### Material provided
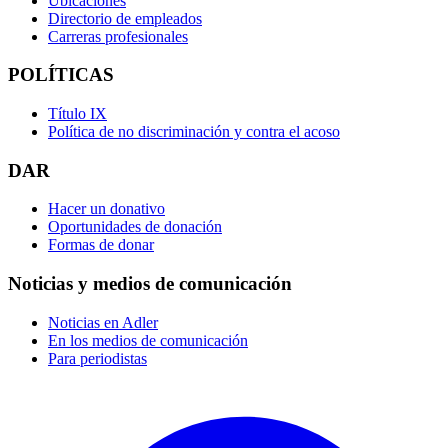
Ubicaciones
Directorio de empleados
Carreras profesionales
POLÍTICAS
Título IX
Política de no discriminación y contra el acoso
DAR
Hacer un donativo
Oportunidades de donación
Formas de donar
Noticias y medios de comunicación
Noticias en Adler
En los medios de comunicación
Para periodistas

### To-do item
Everything from the line with "Hacer un donativo" through the last line of the material above should be echoed exactly, and nothing else.

### Result
Hacer un donativo
Oportunidades de donación
Formas de donar
Noticias y medios de comunicación
Noticias en Adler
En los medios de comunicación
Para periodistas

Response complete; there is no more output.